President of Azimoun
- In office 27 June 2022 – 24 August 2024
- Preceded by: Party established

Member of the Assembly of the Representatives of the People for Siliana
- In office 13 November 2019 – 13 December 2021

Personal details
- Born: 16 September 1977 (age 48) Mansoura, Tunisia
- Party: Tahya Tounes; Azimoun;

= Ayachi Zammel =

Tunisian politician (born 1977)

Ayachi Zammel (العياشي زمال; born 16 August 1977) is a Tunisian politician. A graduate of the Faculty of Sciences of Tunis, he is a chemical engineer by training, then became general manager of Ayachi Group. Ayachi Zammel is married and the father of two children.

== Biography ==
During the 2019 Tunisian parliamentary election, he was elected deputy of the Tahya Tounes party and indicated that he would give up his parliamentary immunity upon his election. He left his party in 2020 to join the National Bloc. During his term, he was a member of the committees for regional development, agriculture, food security and trade, as well as the affairs of Tunisians abroad; he also held the presidency of the committee for health and social affairs during the COVID-19 pandemic and until the dissolution of parliament. He then founded the Azimoun party on 27 June 2022, and chaired it until 24 August 2024, when he presented his candidacy for the presidential election.

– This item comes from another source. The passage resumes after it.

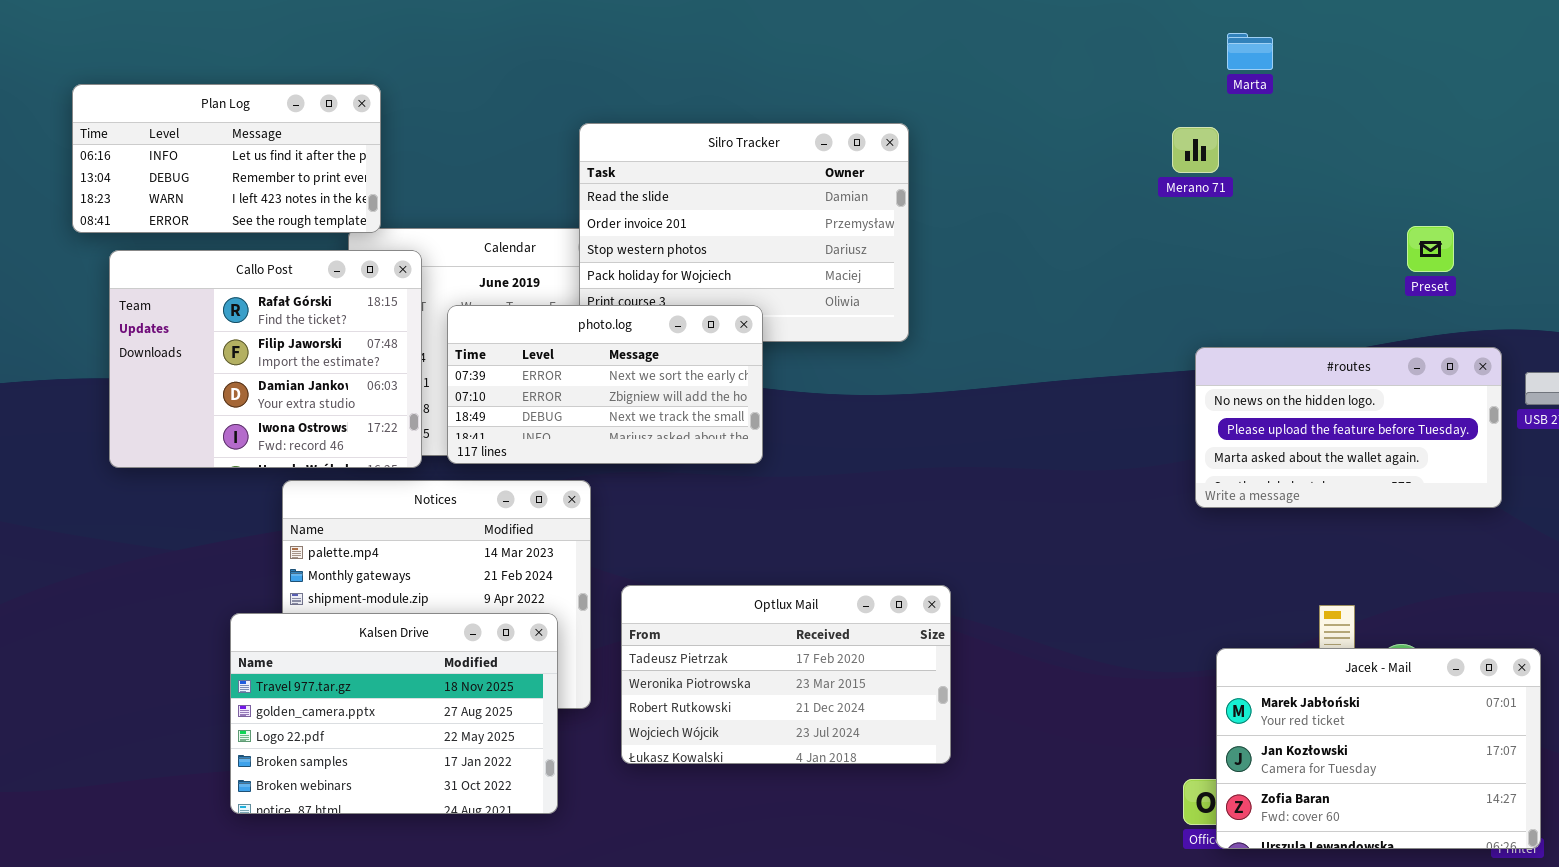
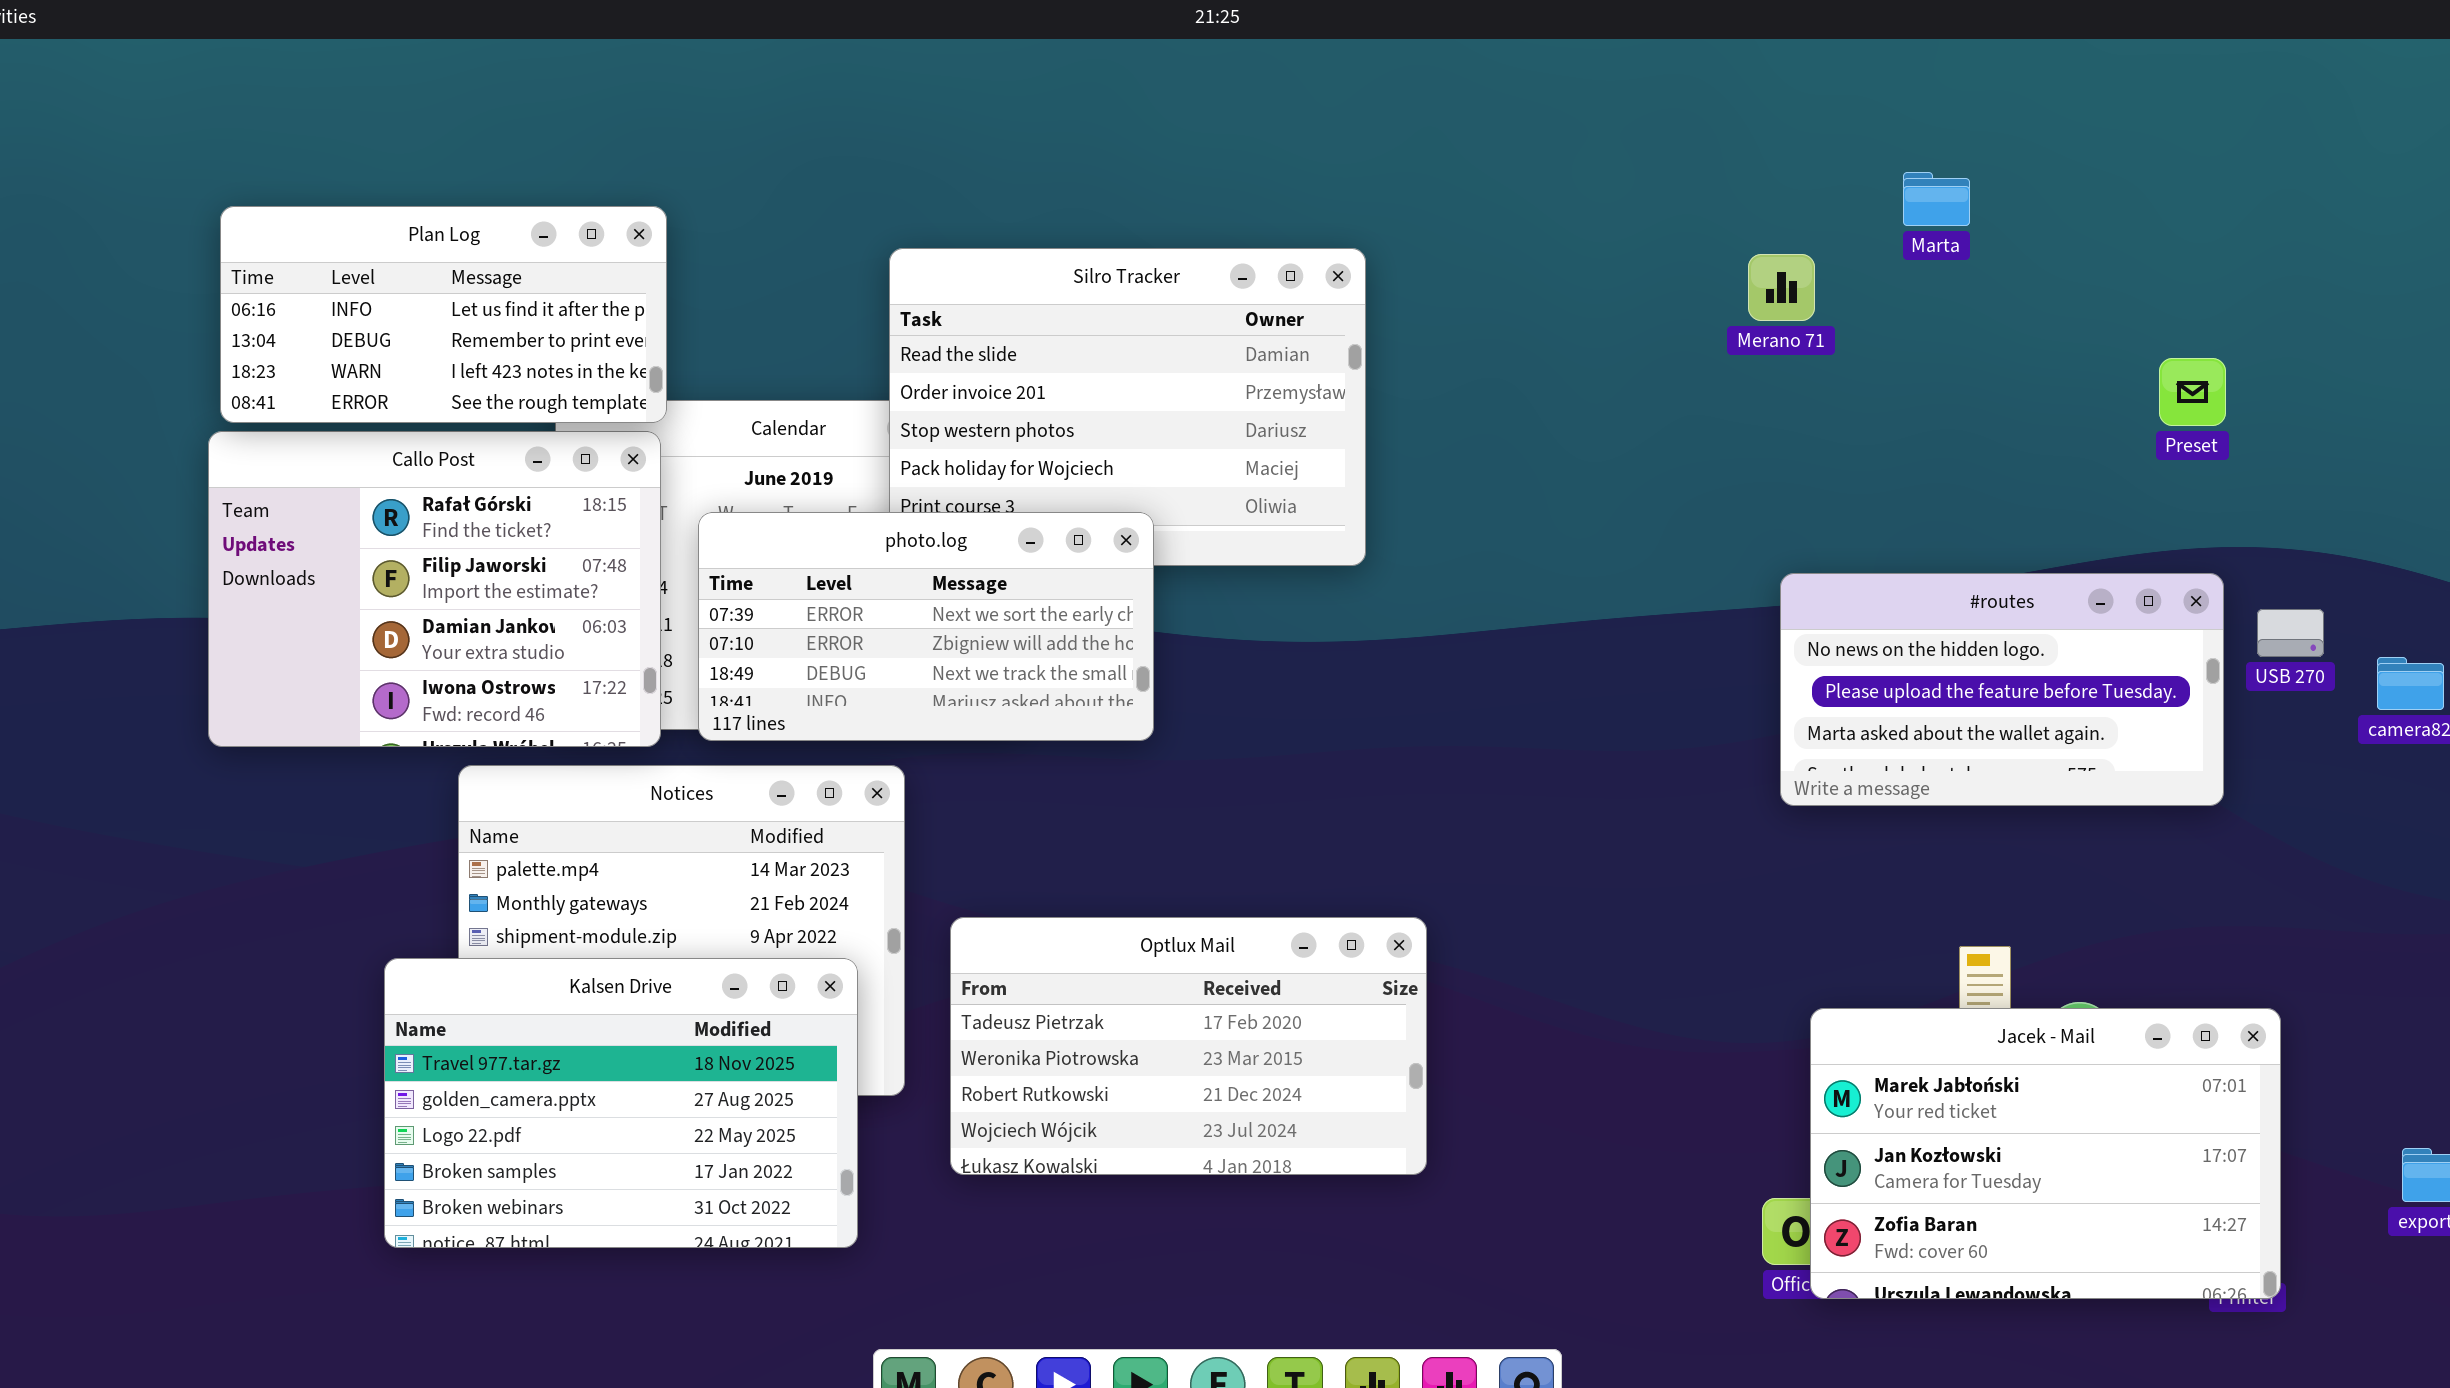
Marta: [1227,33,1273,70] -> [1903,172,1970,226], moved
Plan Log: [72,84,381,233] -> [220,206,667,423], moved
Preset: [1407,226,1454,272] -> [2159,358,2226,426], moved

Once a candidate, Ayachi Zammel was arrested on 2 September 2024 and placed in pretrial detention two days later on charges of false sponsorship. After obtaining his provisional release on 5 September, he was immediately arrested and sentenced to twenty months in prison on 18 September. On 25 September, a new six-month prison sentence for “falsifying documents” was handed down against him. On 1 October, he was sentenced to an additional twelve years in prison, a decision, as well as the rejection and imprisonment of other candidates, which were denounced by Human Rights Watch. On 11 October, Ayachi Zammel was sentenced to 11 years in prison in four cases related to rigging election sponsorships. On 22 October he was sentenced to an additional five years in prison.

This accumulation of summary convictions is interpreted as a judicial relentlessness reflecting the power's panic in the face of his electoral potential, with many opponents considering voting for him, despite his lack of notoriety, the latter having initially spared him from a rejection of his candidacy.